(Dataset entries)
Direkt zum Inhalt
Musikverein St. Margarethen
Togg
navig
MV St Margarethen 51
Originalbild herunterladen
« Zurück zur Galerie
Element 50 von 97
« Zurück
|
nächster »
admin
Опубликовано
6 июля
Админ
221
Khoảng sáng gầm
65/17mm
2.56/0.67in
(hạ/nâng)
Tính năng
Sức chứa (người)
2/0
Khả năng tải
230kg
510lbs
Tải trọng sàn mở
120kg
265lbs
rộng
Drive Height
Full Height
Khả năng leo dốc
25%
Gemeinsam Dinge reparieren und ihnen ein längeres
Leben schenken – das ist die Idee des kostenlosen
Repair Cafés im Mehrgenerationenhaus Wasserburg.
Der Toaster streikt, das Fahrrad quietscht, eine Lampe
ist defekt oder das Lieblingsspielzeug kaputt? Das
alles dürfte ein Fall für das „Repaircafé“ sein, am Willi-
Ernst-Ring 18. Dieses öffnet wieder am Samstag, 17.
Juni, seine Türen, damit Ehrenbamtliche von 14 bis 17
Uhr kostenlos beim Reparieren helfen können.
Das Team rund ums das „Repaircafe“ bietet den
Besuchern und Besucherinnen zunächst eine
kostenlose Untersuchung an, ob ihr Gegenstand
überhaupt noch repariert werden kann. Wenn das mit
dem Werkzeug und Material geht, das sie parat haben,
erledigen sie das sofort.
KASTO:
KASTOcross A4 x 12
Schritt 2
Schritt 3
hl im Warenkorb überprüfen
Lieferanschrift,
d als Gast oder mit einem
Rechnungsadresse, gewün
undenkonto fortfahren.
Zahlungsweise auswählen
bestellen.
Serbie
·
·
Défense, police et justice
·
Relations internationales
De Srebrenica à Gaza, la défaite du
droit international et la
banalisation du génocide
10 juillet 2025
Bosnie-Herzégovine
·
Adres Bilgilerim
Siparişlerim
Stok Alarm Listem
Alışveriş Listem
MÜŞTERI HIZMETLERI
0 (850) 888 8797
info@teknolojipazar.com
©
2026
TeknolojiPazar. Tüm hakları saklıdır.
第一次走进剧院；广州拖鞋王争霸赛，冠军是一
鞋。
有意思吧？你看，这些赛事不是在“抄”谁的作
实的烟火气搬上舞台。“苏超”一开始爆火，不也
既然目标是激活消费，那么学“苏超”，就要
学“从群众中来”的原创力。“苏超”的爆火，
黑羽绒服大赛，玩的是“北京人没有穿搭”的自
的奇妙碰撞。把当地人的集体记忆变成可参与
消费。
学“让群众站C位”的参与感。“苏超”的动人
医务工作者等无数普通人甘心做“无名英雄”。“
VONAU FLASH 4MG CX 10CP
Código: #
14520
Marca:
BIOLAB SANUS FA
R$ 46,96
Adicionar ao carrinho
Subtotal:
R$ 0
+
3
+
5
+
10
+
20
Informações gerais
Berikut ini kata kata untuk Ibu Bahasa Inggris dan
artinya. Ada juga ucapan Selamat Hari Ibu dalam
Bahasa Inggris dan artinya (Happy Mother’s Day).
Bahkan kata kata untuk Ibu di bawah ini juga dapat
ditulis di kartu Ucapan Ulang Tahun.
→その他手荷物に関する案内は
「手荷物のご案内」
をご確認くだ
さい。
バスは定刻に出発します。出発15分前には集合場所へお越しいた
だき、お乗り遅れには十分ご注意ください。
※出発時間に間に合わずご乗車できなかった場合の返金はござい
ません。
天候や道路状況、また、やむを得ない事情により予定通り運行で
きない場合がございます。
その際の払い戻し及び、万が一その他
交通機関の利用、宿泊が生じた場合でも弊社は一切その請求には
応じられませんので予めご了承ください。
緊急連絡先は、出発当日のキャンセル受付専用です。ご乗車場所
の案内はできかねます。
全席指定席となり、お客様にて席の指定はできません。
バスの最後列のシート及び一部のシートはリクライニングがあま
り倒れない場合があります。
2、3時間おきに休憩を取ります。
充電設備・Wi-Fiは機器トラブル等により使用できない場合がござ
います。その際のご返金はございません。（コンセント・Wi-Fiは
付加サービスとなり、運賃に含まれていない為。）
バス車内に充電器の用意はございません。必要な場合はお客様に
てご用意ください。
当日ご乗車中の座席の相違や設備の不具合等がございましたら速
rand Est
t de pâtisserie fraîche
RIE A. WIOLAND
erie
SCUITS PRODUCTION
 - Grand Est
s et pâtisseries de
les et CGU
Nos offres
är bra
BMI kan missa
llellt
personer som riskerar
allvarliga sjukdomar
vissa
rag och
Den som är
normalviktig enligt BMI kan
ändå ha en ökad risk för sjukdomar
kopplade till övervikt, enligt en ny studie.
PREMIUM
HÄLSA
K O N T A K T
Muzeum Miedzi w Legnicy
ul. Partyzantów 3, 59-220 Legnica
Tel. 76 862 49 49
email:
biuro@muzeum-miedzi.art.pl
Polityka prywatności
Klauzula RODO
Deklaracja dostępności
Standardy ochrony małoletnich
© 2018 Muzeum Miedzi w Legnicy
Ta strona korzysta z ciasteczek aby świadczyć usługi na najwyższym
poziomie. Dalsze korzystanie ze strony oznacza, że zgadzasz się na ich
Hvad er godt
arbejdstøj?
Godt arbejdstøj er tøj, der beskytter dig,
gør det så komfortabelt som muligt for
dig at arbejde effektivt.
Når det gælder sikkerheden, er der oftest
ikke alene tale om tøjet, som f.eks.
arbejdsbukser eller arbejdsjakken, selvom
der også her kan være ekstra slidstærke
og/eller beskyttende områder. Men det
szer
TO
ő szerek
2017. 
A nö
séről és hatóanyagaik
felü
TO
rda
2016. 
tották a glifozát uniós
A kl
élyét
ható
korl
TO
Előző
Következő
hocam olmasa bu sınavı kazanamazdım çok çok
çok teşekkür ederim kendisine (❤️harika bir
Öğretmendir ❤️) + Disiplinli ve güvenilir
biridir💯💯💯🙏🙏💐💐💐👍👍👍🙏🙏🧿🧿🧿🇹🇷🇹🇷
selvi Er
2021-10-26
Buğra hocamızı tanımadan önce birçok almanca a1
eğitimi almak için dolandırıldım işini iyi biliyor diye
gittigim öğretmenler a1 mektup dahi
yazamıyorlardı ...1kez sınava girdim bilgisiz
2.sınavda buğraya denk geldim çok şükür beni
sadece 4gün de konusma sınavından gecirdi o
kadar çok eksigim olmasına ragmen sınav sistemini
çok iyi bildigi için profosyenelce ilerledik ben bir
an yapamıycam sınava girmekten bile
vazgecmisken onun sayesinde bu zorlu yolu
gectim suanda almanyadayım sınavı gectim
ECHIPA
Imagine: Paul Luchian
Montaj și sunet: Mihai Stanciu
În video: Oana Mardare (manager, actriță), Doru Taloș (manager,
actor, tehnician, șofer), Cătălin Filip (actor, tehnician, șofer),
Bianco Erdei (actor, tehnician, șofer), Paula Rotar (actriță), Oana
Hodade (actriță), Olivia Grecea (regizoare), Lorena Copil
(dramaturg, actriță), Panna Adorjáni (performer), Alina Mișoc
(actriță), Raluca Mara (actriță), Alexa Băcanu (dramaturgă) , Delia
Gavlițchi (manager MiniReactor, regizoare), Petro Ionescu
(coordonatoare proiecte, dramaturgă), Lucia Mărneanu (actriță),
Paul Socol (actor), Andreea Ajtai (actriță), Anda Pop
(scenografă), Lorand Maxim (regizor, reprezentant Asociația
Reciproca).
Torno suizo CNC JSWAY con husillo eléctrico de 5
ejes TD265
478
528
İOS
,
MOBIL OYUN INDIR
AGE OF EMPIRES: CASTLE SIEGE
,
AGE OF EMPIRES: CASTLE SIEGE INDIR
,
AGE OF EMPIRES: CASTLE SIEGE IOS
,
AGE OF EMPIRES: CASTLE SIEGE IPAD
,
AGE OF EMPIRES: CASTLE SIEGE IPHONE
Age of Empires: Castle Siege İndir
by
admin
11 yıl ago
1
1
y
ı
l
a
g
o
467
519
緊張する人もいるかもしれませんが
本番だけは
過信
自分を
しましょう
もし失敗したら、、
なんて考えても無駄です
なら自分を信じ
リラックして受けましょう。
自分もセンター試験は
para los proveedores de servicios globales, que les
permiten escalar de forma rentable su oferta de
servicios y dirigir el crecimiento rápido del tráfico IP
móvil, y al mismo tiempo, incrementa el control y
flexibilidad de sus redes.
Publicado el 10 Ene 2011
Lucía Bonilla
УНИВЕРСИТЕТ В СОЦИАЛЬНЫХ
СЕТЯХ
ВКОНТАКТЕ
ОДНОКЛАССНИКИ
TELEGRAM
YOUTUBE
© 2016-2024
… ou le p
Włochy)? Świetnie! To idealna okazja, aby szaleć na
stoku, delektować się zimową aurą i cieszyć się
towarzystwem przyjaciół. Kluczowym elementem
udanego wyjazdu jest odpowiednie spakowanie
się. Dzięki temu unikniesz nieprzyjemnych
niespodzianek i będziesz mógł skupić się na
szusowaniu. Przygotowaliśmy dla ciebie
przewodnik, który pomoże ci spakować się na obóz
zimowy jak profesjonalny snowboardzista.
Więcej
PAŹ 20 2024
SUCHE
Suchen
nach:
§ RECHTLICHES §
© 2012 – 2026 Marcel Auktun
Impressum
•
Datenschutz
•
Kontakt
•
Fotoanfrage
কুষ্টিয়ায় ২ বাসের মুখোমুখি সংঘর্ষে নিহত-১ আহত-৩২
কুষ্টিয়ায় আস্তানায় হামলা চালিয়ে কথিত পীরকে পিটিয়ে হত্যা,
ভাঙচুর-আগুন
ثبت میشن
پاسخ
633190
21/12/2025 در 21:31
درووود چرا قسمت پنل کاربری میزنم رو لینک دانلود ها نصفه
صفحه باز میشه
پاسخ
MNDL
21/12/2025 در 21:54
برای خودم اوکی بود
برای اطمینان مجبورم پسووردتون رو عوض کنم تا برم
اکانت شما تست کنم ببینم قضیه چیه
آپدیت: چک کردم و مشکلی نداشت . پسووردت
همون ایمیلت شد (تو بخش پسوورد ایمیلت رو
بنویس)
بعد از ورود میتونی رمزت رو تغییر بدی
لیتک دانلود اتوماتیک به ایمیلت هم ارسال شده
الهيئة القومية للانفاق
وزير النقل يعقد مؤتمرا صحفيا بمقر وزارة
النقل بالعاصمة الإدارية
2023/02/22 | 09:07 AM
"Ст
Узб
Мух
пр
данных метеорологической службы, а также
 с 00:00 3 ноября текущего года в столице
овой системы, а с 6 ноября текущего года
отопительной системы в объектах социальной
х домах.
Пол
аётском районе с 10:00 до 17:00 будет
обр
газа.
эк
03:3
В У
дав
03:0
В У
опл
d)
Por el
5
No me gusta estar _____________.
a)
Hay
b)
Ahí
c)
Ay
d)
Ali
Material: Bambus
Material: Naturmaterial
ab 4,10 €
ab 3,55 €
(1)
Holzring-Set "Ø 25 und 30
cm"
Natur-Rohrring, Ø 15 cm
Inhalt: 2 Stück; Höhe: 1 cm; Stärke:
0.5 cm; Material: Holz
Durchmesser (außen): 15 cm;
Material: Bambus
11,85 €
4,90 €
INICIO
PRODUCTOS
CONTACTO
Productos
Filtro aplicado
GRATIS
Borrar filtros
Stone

■ Written task ■
Whenever a line in the preceding entries includes the word "دانلود", count it, and state the total alone.

■ Written reply ■
2